Gone in 60 seconds

The West Kootenay-Boundary area is hardly a hotbed of hot cars, according to a database created by The Vancouver Sun.

  • Oct. 20, 2013 3:00 p.m.

By Greg Nesteroff – Nelson Star

The West Kootenay-Boundary area is hardly a hotbed of hot cars, according to a database created by The Vancouver Sun.

Using information supplied by ICBC, the newspaper put together an interactive map that showed the frequency of auto crime in the province, including all auto thefts, thefts from autos, and vandalism reported to the provincial insurer from 2009-12.

As it turns out, stolen car claims in this area are rare: no community recorded double digits in a single year.

The highest total was nine in Castlegar in 2009. In the last three years Rossland had none, but a total of six in 2009. Thefts from vehicle claims are similarly uncommon, with less than a handful in each place per year.
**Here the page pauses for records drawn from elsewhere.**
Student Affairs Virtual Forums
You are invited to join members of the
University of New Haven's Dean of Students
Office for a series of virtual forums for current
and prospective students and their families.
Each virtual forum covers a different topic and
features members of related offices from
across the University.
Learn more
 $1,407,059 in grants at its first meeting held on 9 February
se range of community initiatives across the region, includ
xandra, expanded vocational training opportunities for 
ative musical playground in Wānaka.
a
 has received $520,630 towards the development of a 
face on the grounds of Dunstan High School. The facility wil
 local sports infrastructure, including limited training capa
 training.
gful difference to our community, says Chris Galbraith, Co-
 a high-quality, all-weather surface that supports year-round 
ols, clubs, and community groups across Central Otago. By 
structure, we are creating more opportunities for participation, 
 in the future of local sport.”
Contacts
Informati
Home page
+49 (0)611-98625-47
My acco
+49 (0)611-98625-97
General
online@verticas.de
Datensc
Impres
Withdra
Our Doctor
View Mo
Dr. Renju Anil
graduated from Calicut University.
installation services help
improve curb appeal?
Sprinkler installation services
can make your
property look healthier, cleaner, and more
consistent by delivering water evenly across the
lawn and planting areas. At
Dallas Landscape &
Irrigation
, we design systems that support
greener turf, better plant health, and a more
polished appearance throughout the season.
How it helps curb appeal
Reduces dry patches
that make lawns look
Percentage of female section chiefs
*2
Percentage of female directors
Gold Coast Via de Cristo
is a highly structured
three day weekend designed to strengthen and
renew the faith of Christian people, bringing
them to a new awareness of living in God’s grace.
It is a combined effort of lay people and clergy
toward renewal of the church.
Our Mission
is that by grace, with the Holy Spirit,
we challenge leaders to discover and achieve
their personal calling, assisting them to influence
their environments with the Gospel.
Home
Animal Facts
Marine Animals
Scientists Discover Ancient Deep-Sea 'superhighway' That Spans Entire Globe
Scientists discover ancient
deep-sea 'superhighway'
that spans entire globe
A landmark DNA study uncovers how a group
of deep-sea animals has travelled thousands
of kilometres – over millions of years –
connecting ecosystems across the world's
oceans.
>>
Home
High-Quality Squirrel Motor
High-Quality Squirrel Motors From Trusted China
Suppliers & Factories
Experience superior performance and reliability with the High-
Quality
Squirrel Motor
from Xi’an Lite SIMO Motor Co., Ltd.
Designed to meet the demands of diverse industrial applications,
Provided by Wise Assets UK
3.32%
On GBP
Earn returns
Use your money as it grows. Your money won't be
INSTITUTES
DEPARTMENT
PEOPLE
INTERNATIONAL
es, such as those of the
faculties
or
Vandalism, however, is a lot more prevalent: Nelson and its immediate area saw 23 cases last year resulting in insurance claims and 19 the previous year. Trail recorded 29 cases in 2009 and 42 cases in 2010, although many were blamed on a single culprit. A 40-year-old man pled guilty to two charges but was suspected in 84 incidents.

Rossland only had four incidents in the last four years.

Smaller communities, while not immune, see auto crime even less often. Slocan only had two incidents of vandalism over the four years, both recorded in 2010.

The ICBC numbers don’t necessarily match what is reported to police departments. Nelson police, for instance, recorded 13 stolen vehicle complaints in 2012, only a few of which resulted in insurance claims. Hardly any thefts from vehicles were on ICBC’s radar, even though police responded to 47 incidents last year, down from 91 in 2010.

“We don’t have a very significant problem here by and large,” said Nelson police chief Wayne Holland. “But even one auto theft or break in is going to concern the victim.”

Holland brought the Integrated Municipal Provincial Auto Crime Team’s bait car program to Nelson in 2011 after working with it in the Lower Mainland. The police-owned vehicles have engines that can be disabled remotely and are equipped with GPS systems and on-board video and audio systems.

Since the program began in 2003, over 1,200 arrests have been made and BC has seen a 71 per cent decrease in auto theft, although not all of it can be attributed to bait cars. BC still had the fourth-worst auto theft rate in the country in 2011, after the Prairie provinces, with 289 vehicles stolen per 100,000 people compared to 239 per 100,000 Canada-wide.